Сестра рассказала мне о знакомых.
— А Любаша как живет? — спрашиваю.
— У Любаши мальчик. Весь в отца — такие же нос, губы, густые брови. Хороший малыш… Тогда тетя Анисья забрала Любашу из Бобруйска. «Пусть, — говорила, — рожает дома». А теперь Любаша жалеет, что согласилась. Не может Анисья простить ей убийство Петра. Все время укоряет. И ребенка не любит. Прямо на людях говорит: «Комиссаренок Любкин спать мне не дает, так и хочется задушить».
Только подумал о том, как бы поговорить с Любашей, она сама заходит с ребенком. Я даже растерялся немного.
Любаша шутит:
— Как живем, товарищ командарм?
— Да как видишь: жив, здоров. — Стараясь скрыть волнение, неудачно шучу: —Проходи, садись, гостьей будешь.
Мальчик в самом деле поразительно похож на Юрия. Беру его ручонку:
— Какая малюсенькая!
Любаша смеется:
— Не хочешь ли, чтобы у него была такая же лапища, как у тебя?
Разговор явно не клеится. Сжимаю виски руками, молчу, Чувствую на себе вопросительный взгляд. Голову поднять не могу.
Скрипит табурет, Любаша встает:
— Надо идти. Юру кормить пора.
— Сына назвала Юрием?
— Да.
Она произносит это спокойно, но в голосе столько чувства! В нем материнская любовь, нежность к ребенку и такая же любовь, нежность к тому, чье имя он носит.
У порога Любаша останавливается. Спрашивает, вступил ли я в партию. Получив утвердительный ответ, заявляет:
— Теперь во Дворце будет два коммуниста.
Она советует мне побывать в городке у руководителя уездной организации и встать на учет.

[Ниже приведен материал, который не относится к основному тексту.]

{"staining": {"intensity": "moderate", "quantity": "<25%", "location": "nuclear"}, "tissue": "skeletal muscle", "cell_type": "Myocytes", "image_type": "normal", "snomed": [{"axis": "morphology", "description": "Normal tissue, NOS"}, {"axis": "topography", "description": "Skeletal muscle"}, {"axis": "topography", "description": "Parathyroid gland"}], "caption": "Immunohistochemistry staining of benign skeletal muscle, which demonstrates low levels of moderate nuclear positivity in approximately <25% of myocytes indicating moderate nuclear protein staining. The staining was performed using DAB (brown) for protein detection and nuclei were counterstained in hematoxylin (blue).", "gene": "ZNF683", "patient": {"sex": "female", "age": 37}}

Председателем укома оказался тот самый Миронов, который в свое время поручил мне организовать комсомольскую ячейку. У него сохранилась старая привычка слушать собеседника, прикрыв глаза ладонями.
Разговор с ним был короткий. Два-три вопроса, ответы, и Миронов говорит:
— Работать пойдешь на пилораму. Нам нужен строительный материал, доски.
— Когда выходить?
— Если не устал с дороги, то завтра. Наведи порядок. Есть подозрение, что там кое у кого руки липкие к государственному добру. Поймаешь таких — безжалостно выгоняй. На их место комсомольцев хороших подбери. Лес нам нужен до зарезу.
— Понятно.
— И еще, — продолжал он, — это уже партийное поручение: как бывшего фронтовика, назначаю тебя начальником взвода ЧОН[1]. Пусть молодежь будет готова в любой момент помочь районной власти…
Прошла неделя, как я стал работать на пилораме. К нам явился Миронов. Сначала выругал всех за то, что в «такое время» бесхозяйственно относимся к горбылю. Потом отошел, спросил, сможем ли по-комсомольски нажать и увеличить выработку лесоматериалов.
— Не горячитесь, все взвесьте, — отвел Миронов руку от глаз. — Вы и так работаете сверх всяких возможностей. А сделать немного материала дополнительно все-таки надо. Решено во Дворце построить силами общественности один дом.